***** Entries supplied *****

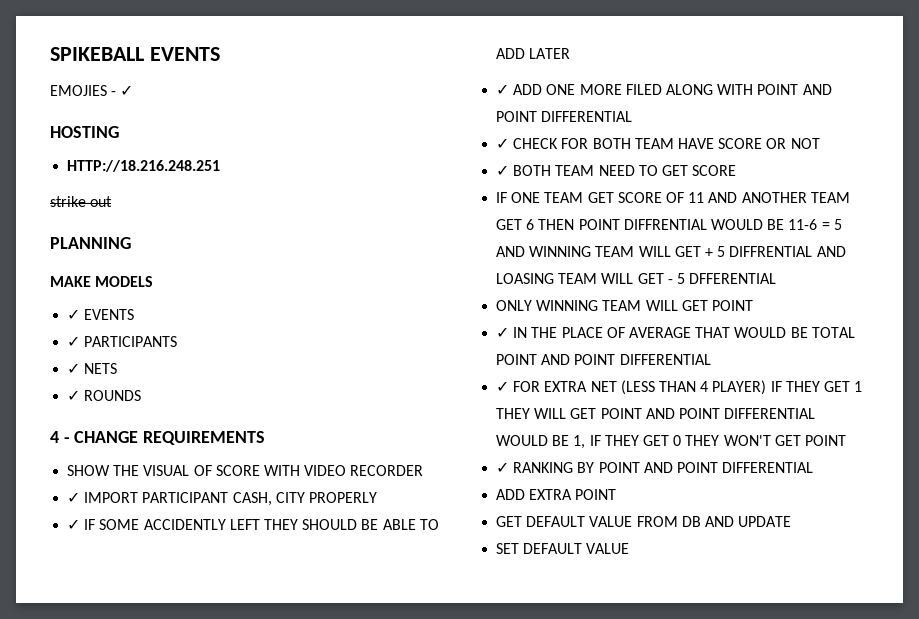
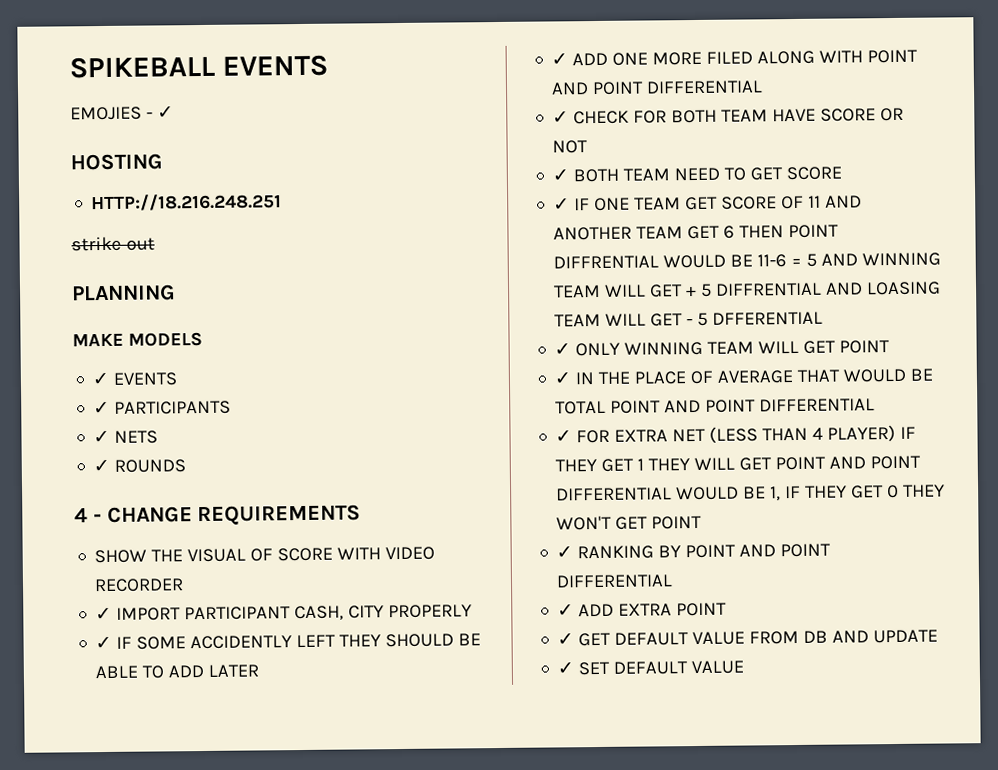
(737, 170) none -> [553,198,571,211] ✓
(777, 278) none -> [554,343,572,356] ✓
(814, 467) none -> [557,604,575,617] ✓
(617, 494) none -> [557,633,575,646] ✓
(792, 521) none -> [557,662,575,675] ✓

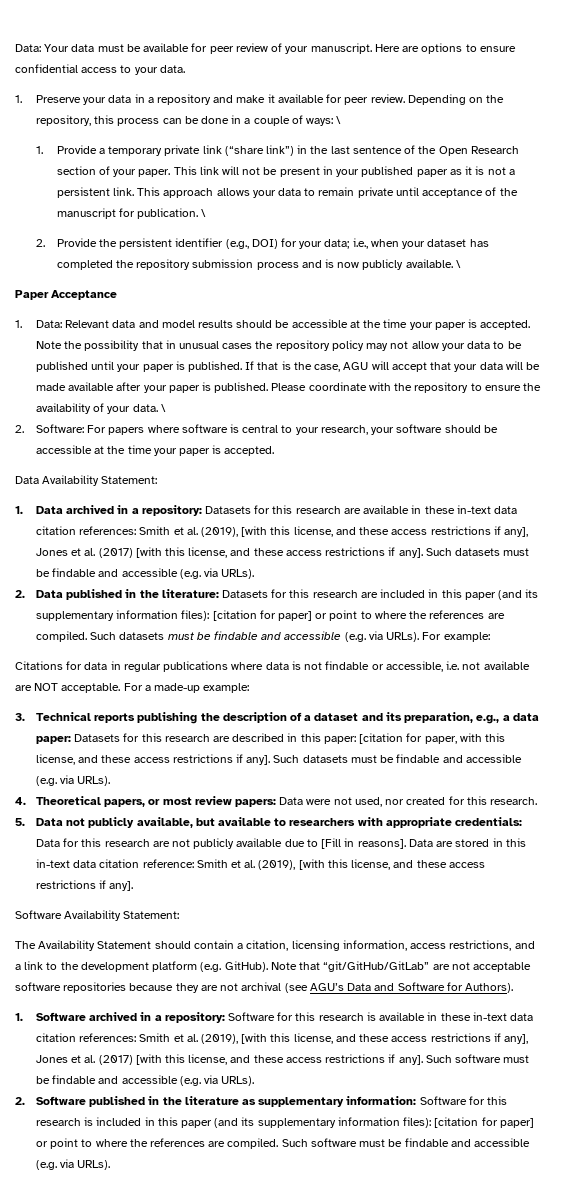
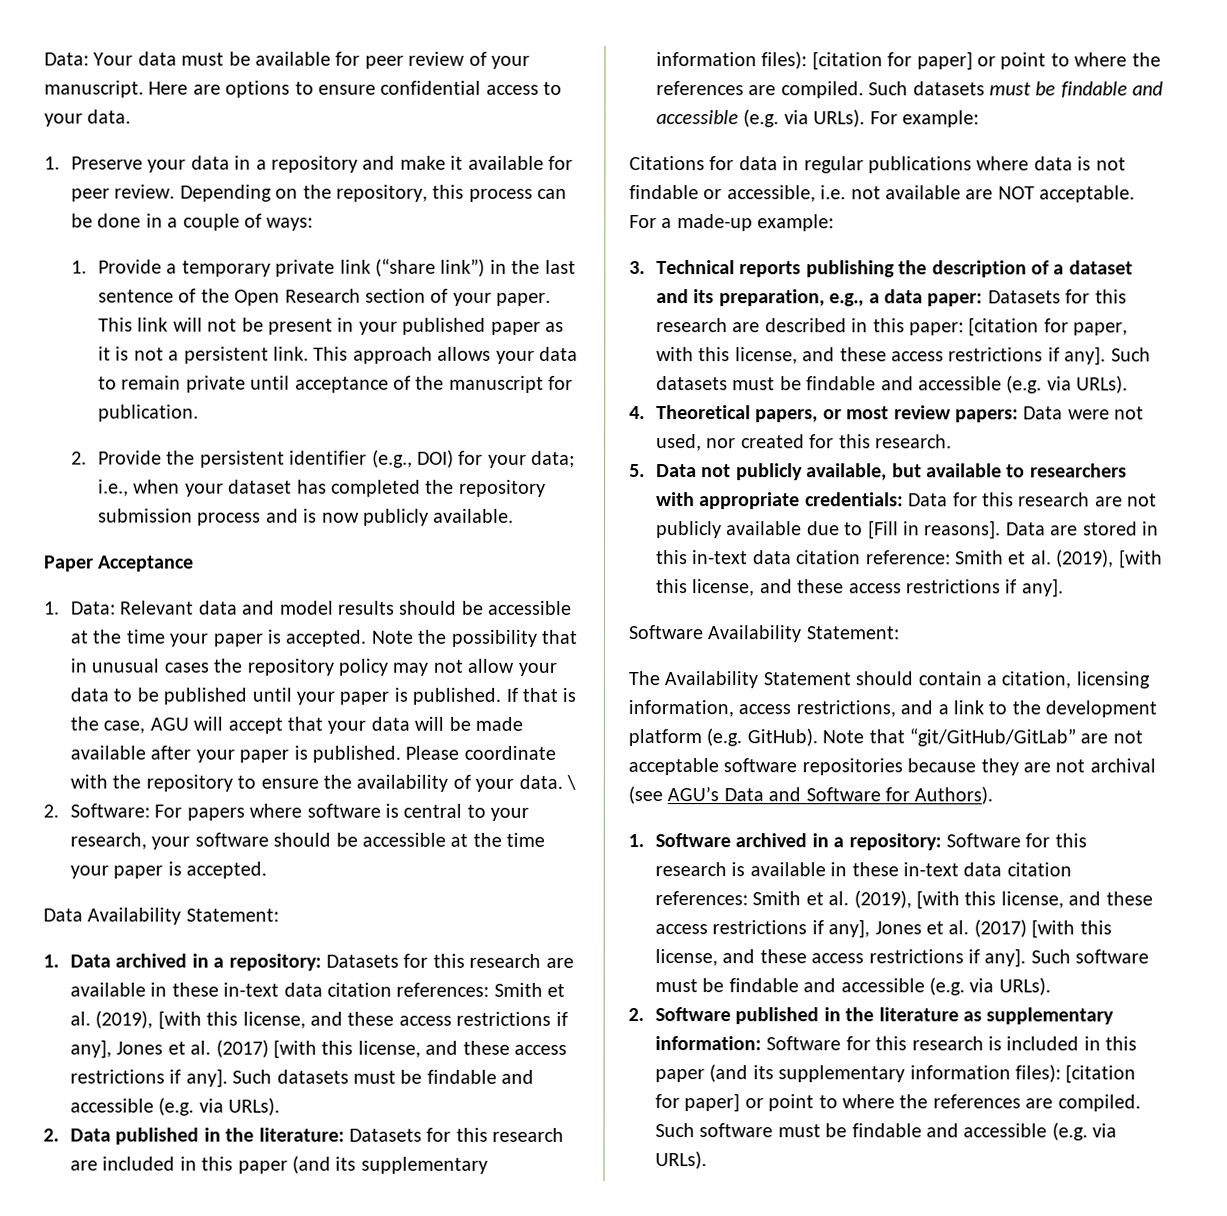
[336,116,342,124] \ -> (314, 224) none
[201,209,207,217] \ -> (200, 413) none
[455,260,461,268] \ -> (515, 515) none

*****
***** Entries supplied *****

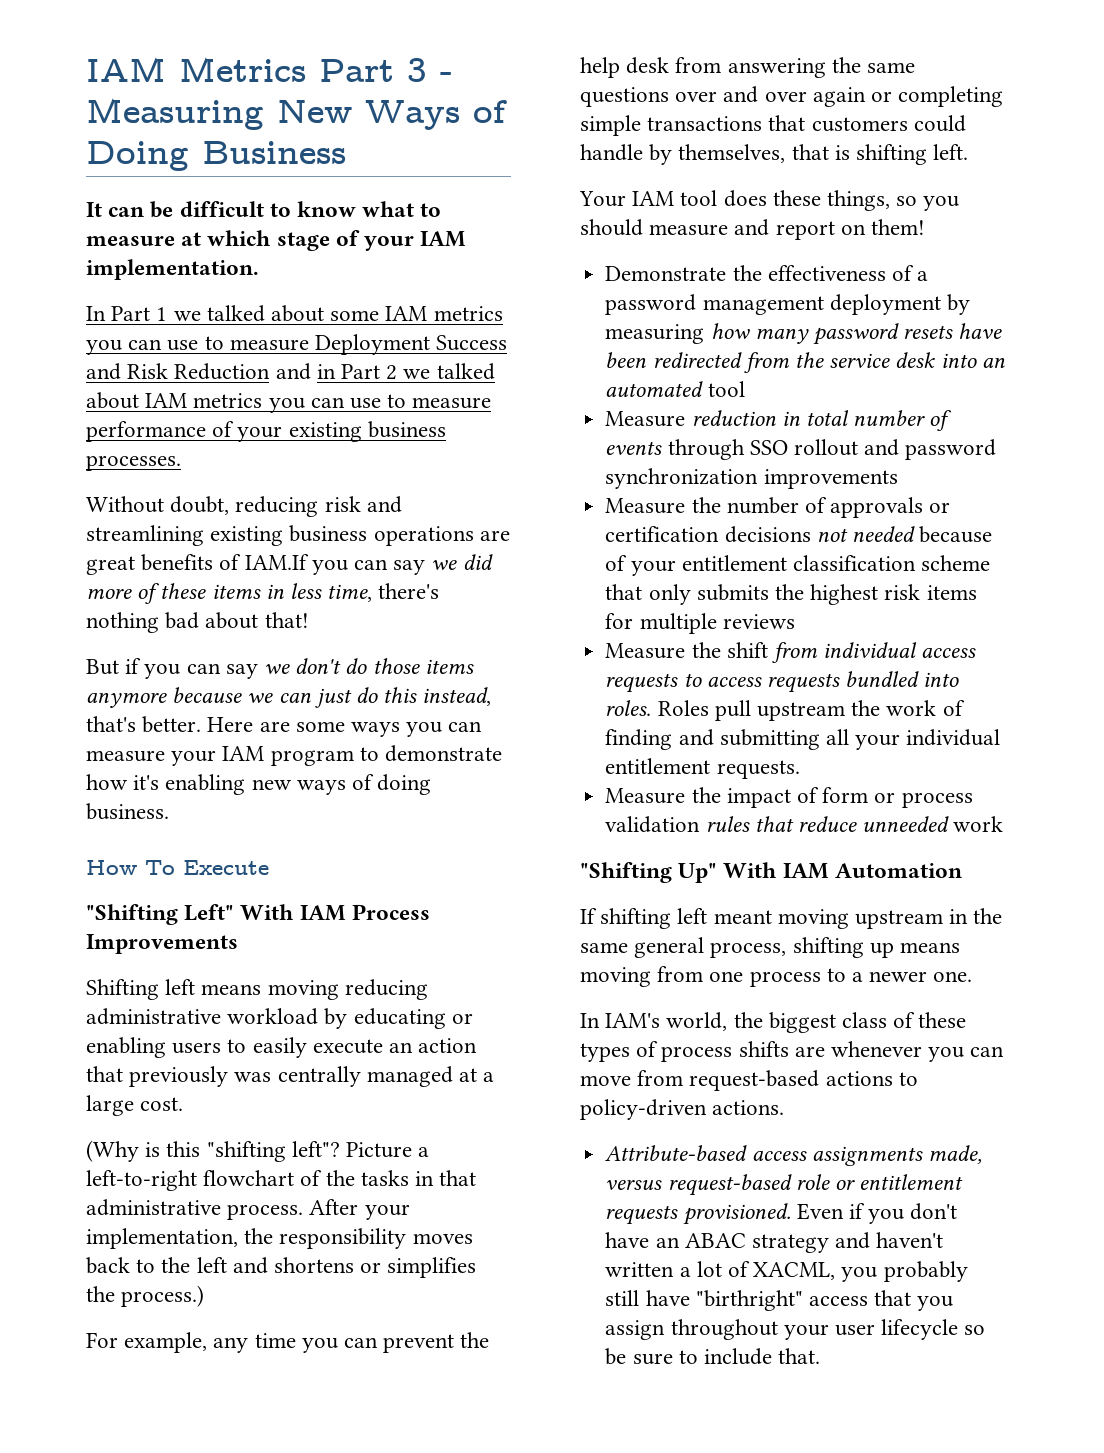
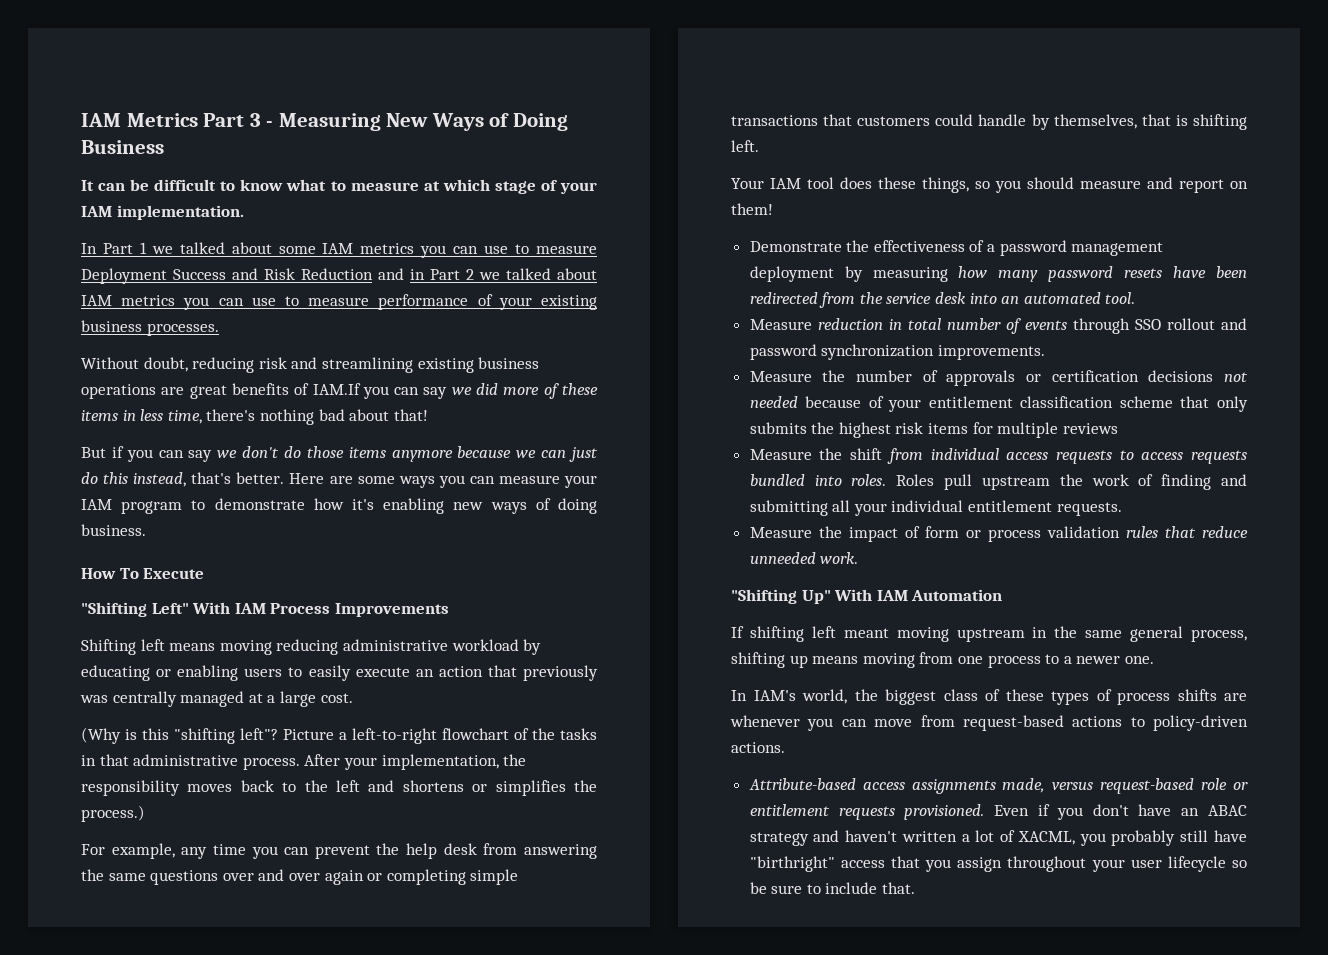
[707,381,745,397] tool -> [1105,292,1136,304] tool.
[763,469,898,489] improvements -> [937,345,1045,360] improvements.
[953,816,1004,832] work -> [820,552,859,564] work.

*****

(What to work on) Using the entries above, transcribe every line from the line containing "(617, 494) none -> [557,633,575,646] ✓" through the line containing "[455,260,461,268] \ -> (515, 515) none". Do not copy pictures.

(Solved exercise)
(617, 494) none -> [557,633,575,646] ✓
(792, 521) none -> [557,662,575,675] ✓

[336,116,342,124] \ -> (314, 224) none
[201,209,207,217] \ -> (200, 413) none
[455,260,461,268] \ -> (515, 515) none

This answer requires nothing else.